An appreciation of the “hidden curriculum” (18) within medical education may provide insight into the possibility for success of this program. Hidden curriculum refers to the obstacles to change within educational systems. Limited resources have been available for medical education. Importantly, this presidential initiative addressed this financial issue by its required cost-sharing arrangements. The ACAAP-HMTSP’s success to date may therefore relate to the identification and selection of child and adolescent psychiatrists with strong commitments to scholarship in education. The program’s funding requirements may also have selected for deans, departments of psychiatry, and medical schools open to a larger role of child and adolescent psychiatrists in medical education. In essence, this initiative may positively influence aspects of the “hidden curriculum” leading to enhancement of medical education.

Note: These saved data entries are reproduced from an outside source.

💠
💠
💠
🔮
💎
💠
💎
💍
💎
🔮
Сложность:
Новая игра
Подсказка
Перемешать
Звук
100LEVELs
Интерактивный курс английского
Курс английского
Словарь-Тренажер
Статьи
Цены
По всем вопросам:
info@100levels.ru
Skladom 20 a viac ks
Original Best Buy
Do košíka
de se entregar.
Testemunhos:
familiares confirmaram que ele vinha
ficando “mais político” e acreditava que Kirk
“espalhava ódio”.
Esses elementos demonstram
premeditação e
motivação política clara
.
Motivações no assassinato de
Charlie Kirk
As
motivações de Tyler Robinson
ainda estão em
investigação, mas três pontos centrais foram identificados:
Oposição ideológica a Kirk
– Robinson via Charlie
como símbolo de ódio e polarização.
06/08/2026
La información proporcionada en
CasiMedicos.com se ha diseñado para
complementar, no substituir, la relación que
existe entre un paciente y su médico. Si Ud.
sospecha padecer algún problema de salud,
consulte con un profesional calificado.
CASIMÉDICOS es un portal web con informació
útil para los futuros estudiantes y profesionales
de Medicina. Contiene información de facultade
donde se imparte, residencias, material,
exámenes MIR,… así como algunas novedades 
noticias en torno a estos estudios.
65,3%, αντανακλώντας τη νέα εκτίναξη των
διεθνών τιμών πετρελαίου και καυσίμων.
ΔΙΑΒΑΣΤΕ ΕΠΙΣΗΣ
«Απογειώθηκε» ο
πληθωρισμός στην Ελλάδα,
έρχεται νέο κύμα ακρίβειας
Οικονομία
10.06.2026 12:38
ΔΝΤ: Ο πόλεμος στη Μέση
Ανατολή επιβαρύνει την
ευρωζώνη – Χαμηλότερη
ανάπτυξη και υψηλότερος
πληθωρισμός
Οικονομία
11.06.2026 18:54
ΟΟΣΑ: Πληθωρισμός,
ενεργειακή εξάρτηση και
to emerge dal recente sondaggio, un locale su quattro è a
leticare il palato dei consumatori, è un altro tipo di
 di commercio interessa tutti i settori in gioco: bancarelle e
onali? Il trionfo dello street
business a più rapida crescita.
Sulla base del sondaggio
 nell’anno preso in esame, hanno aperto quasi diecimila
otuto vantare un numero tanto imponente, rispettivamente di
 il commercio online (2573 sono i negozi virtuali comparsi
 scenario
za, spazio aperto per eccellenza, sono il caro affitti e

Limitations of this study must be noted. Three teaching scholars who are the first authors of this article (JH, DS, and MH) conducted this survey and the data interpretation for this study. The follow-up survey provides descriptive data based solely upon scholars’ self-report and is meant to be a pilot for future study of this initiative. Furthermore, three scholars reviewed the surveys and summarized the results. Data from students or colleagues, which could have provided an external validity check, were not available. In addition, the follow-up survey was not piloted prior to its use. The study involved a selected group of child and adolescent psychiatrists with previous interest in medical education. A comparison group was not available. Our study findings may therefore be more reflective of the knowledge, skills, and interests in medical education for which this group of child and adolescent psychiatrists were selected versus the added value of the AACAP-HMTSP. Future evaluation of the program should use external outcome measures such as interviews of stakeholders (e.g., medical students, residents, or colleagues). Investigation of medical students’ matches to psychiatry and CAP residency programs at medical schools with AACAP teaching scholars compared to schools without scholars may also be of interest. Another limitation is that there may have been a bias in the deans and/or department chairs prior to the development of the program that led them to fund the position.
The future of the AACAP-Harvard Macy Teaching Scholar Program is an issue of some import. It is funded by means of an AACAP presidential initiative, which ends in 2008 with the return of the current 2007 class. One option is to obtain continued support from a philanthropic foundation. Another option, irrespective of the success in garnering foundation support, is the development of an AACAP Teaching Academy to harness the membership’s burgeoning interest in medical education. Such an academy would be inclusive to all qualified CAP educators and provide opportunities to enhance members’ professional development in medical education.